(Data items)

# # # # #

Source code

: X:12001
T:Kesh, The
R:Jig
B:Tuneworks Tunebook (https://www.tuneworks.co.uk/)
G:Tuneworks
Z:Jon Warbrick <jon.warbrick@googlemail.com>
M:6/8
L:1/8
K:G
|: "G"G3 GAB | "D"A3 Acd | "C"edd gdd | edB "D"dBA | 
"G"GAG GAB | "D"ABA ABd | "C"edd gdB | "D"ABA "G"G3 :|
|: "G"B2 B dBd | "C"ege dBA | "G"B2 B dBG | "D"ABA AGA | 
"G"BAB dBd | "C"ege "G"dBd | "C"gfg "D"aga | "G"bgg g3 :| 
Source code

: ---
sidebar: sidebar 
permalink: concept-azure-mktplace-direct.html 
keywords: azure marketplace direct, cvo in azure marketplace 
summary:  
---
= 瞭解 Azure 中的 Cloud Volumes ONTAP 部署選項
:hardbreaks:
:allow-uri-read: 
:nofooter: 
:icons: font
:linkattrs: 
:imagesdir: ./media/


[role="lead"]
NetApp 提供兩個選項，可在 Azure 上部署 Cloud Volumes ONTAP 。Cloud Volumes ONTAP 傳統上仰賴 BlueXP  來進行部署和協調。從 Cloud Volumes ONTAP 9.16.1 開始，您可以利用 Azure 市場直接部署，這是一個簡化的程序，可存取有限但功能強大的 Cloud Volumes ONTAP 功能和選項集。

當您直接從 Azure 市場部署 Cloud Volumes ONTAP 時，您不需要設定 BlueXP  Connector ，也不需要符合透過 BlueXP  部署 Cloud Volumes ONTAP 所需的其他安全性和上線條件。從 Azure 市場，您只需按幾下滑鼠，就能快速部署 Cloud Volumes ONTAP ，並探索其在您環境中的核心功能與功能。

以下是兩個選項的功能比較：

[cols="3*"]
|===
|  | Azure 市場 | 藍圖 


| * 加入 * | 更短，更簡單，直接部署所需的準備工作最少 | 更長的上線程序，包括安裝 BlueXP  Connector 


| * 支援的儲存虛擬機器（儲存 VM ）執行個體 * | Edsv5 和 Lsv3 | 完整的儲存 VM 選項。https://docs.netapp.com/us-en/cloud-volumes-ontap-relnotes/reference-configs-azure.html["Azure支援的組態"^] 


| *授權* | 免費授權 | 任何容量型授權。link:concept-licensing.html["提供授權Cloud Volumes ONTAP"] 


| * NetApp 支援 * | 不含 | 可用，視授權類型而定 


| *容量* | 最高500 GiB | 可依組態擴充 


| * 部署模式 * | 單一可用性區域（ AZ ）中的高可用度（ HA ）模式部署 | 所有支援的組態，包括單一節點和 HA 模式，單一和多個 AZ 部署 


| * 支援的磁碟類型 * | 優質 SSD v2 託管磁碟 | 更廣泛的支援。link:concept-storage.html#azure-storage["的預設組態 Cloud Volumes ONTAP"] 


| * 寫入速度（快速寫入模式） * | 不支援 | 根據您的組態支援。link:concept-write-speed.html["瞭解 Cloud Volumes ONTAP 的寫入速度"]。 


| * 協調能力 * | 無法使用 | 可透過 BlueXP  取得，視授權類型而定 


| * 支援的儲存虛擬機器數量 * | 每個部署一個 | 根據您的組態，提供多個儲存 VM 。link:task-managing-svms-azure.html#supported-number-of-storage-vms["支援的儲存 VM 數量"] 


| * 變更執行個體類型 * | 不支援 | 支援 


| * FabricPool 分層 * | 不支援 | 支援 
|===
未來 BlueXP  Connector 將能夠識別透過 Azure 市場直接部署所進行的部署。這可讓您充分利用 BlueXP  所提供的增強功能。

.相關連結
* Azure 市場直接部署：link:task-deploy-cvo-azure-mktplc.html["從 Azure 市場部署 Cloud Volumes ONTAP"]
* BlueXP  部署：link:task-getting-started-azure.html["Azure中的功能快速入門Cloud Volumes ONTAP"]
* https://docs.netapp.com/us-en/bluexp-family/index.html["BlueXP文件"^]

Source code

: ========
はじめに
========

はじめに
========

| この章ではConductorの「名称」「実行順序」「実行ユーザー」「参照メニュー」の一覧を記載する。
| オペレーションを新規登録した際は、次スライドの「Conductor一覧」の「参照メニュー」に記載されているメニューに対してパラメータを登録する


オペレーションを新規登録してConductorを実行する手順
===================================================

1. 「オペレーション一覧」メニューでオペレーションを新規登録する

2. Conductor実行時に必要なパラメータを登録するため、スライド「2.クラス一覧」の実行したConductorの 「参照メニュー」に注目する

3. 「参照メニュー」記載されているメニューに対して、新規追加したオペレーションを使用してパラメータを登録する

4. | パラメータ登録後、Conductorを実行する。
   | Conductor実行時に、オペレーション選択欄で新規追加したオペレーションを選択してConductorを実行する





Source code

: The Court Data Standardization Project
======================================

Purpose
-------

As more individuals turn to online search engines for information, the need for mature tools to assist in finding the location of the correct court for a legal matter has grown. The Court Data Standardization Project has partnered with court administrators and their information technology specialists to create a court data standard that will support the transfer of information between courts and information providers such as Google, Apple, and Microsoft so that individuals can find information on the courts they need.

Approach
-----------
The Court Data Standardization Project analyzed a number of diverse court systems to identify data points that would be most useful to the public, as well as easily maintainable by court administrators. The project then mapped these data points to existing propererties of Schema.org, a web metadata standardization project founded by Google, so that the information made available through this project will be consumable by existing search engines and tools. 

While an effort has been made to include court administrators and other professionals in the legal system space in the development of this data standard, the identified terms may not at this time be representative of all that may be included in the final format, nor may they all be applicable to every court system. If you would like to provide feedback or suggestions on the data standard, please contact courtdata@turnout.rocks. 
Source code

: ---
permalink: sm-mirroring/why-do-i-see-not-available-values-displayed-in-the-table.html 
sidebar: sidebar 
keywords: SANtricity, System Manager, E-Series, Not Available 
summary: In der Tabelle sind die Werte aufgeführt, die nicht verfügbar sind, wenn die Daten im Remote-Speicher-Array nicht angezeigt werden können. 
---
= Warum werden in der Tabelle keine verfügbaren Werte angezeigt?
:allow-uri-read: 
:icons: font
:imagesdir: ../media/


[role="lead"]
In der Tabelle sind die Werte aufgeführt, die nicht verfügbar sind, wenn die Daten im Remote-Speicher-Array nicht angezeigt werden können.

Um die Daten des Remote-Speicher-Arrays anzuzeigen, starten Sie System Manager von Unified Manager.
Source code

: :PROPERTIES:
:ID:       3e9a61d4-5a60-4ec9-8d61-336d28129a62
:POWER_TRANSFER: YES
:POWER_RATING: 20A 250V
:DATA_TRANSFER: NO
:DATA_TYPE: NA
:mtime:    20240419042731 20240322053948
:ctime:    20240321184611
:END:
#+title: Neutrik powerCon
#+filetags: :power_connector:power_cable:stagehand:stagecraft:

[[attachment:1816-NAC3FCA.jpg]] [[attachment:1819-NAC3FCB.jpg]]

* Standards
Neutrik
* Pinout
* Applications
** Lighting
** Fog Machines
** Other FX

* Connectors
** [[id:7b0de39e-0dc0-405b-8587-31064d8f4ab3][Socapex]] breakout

# # # # #

Word for word, restate all of the entries.

Source code

: X:12001
T:Kesh, The
R:Jig
B:Tuneworks Tunebook (https://www.tuneworks.co.uk/)
G:Tuneworks
Z:Jon Warbrick <jon.warbrick@googlemail.com>
M:6/8
L:1/8
K:G
|: "G"G3 GAB | "D"A3 Acd | "C"edd gdd | edB "D"dBA | 
"G"GAG GAB | "D"ABA ABd | "C"edd gdB | "D"ABA "G"G3 :|
|: "G"B2 B dBd | "C"ege dBA | "G"B2 B dBG | "D"ABA AGA | 
"G"BAB dBd | "C"ege "G"dBd | "C"gfg "D"aga | "G"bgg g3 :| 
Source code

: ---
sidebar: sidebar 
permalink: concept-azure-mktplace-direct.html 
keywords: azure marketplace direct, cvo in azure marketplace 
summary:  
---
= 瞭解 Azure 中的 Cloud Volumes ONTAP 部署選項
:hardbreaks:
:allow-uri-read: 
:nofooter: 
:icons: font
:linkattrs: 
:imagesdir: ./media/


[role="lead"]
NetApp 提供兩個選項，可在 Azure 上部署 Cloud Volumes ONTAP 。Cloud Volumes ONTAP 傳統上仰賴 BlueXP  來進行部署和協調。從 Cloud Volumes ONTAP 9.16.1 開始，您可以利用 Azure 市場直接部署，這是一個簡化的程序，可存取有限但功能強大的 Cloud Volumes ONTAP 功能和選項集。

當您直接從 Azure 市場部署 Cloud Volumes ONTAP 時，您不需要設定 BlueXP  Connector ，也不需要符合透過 BlueXP  部署 Cloud Volumes ONTAP 所需的其他安全性和上線條件。從 Azure 市場，您只需按幾下滑鼠，就能快速部署 Cloud Volumes ONTAP ，並探索其在您環境中的核心功能與功能。

以下是兩個選項的功能比較：

[cols="3*"]
|===
|  | Azure 市場 | 藍圖 


| * 加入 * | 更短，更簡單，直接部署所需的準備工作最少 | 更長的上線程序，包括安裝 BlueXP  Connector 


| * 支援的儲存虛擬機器（儲存 VM ）執行個體 * | Edsv5 和 Lsv3 | 完整的儲存 VM 選項。https://docs.netapp.com/us-en/cloud-volumes-ontap-relnotes/reference-configs-azure.html["Azure支援的組態"^] 


| *授權* | 免費授權 | 任何容量型授權。link:concept-licensing.html["提供授權Cloud Volumes ONTAP"] 


| * NetApp 支援 * | 不含 | 可用，視授權類型而定 


| *容量* | 最高500 GiB | 可依組態擴充 


| * 部署模式 * | 單一可用性區域（ AZ ）中的高可用度（ HA ）模式部署 | 所有支援的組態，包括單一節點和 HA 模式，單一和多個 AZ 部署 


| * 支援的磁碟類型 * | 優質 SSD v2 託管磁碟 | 更廣泛的支援。link:concept-storage.html#azure-storage["的預設組態 Cloud Volumes ONTAP"] 


| * 寫入速度（快速寫入模式） * | 不支援 | 根據您的組態支援。link:concept-write-speed.html["瞭解 Cloud Volumes ONTAP 的寫入速度"]。 


| * 協調能力 * | 無法使用 | 可透過 BlueXP  取得，視授權類型而定 


| * 支援的儲存虛擬機器數量 * | 每個部署一個 | 根據您的組態，提供多個儲存 VM 。link:task-managing-svms-azure.html#supported-number-of-storage-vms["支援的儲存 VM 數量"] 


| * 變更執行個體類型 * | 不支援 | 支援 


| * FabricPool 分層 * | 不支援 | 支援 
|===
未來 BlueXP  Connector 將能夠識別透過 Azure 市場直接部署所進行的部署。這可讓您充分利用 BlueXP  所提供的增強功能。

.相關連結
* Azure 市場直接部署：link:task-deploy-cvo-azure-mktplc.html["從 Azure 市場部署 Cloud Volumes ONTAP"]
* BlueXP  部署：link:task-getting-started-azure.html["Azure中的功能快速入門Cloud Volumes ONTAP"]
* https://docs.netapp.com/us-en/bluexp-family/index.html["BlueXP文件"^]

Source code

: ========
はじめに
========

はじめに
========

| この章ではConductorの「名称」「実行順序」「実行ユーザー」「参照メニュー」の一覧を記載する。
| オペレーションを新規登録した際は、次スライドの「Conductor一覧」の「参照メニュー」に記載されているメニューに対してパラメータを登録する


オペレーションを新規登録してConductorを実行する手順
===================================================

1. 「オペレーション一覧」メニューでオペレーションを新規登録する

2. Conductor実行時に必要なパラメータを登録するため、スライド「2.クラス一覧」の実行したConductorの 「参照メニュー」に注目する

3. 「参照メニュー」記載されているメニューに対して、新規追加したオペレーションを使用してパラメータを登録する

4. | パラメータ登録後、Conductorを実行する。
   | Conductor実行時に、オペレーション選択欄で新規追加したオペレーションを選択してConductorを実行する





Source code

: The Court Data Standardization Project
======================================

Purpose
-------

As more individuals turn to online search engines for information, the need for mature tools to assist in finding the location of the correct court for a legal matter has grown. The Court Data Standardization Project has partnered with court administrators and their information technology specialists to create a court data standard that will support the transfer of information between courts and information providers such as Google, Apple, and Microsoft so that individuals can find information on the courts they need.

Approach
-----------
The Court Data Standardization Project analyzed a number of diverse court systems to identify data points that would be most useful to the public, as well as easily maintainable by court administrators. The project then mapped these data points to existing propererties of Schema.org, a web metadata standardization project founded by Google, so that the information made available through this project will be consumable by existing search engines and tools. 

While an effort has been made to include court administrators and other professionals in the legal system space in the development of this data standard, the identified terms may not at this time be representative of all that may be included in the final format, nor may they all be applicable to every court system. If you would like to provide feedback or suggestions on the data standard, please contact courtdata@turnout.rocks. 
Source code

: ---
permalink: sm-mirroring/why-do-i-see-not-available-values-displayed-in-the-table.html 
sidebar: sidebar 
keywords: SANtricity, System Manager, E-Series, Not Available 
summary: In der Tabelle sind die Werte aufgeführt, die nicht verfügbar sind, wenn die Daten im Remote-Speicher-Array nicht angezeigt werden können. 
---
= Warum werden in der Tabelle keine verfügbaren Werte angezeigt?
:allow-uri-read: 
:icons: font
:imagesdir: ../media/


[role="lead"]
In der Tabelle sind die Werte aufgeführt, die nicht verfügbar sind, wenn die Daten im Remote-Speicher-Array nicht angezeigt werden können.

Um die Daten des Remote-Speicher-Arrays anzuzeigen, starten Sie System Manager von Unified Manager.
Source code

: :PROPERTIES:
:ID:       3e9a61d4-5a60-4ec9-8d61-336d28129a62
:POWER_TRANSFER: YES
:POWER_RATING: 20A 250V
:DATA_TRANSFER: NO
:DATA_TYPE: NA
:mtime:    20240419042731 20240322053948
:ctime:    20240321184611
:END:
#+title: Neutrik powerCon
#+filetags: :power_connector:power_cable:stagehand:stagecraft:

[[attachment:1816-NAC3FCA.jpg]] [[attachment:1819-NAC3FCB.jpg]]

* Standards
Neutrik
* Pinout
* Applications
** Lighting
** Fog Machines
** Other FX

* Connectors
** [[id:7b0de39e-0dc0-405b-8587-31064d8f4ab3][Socapex]] breakout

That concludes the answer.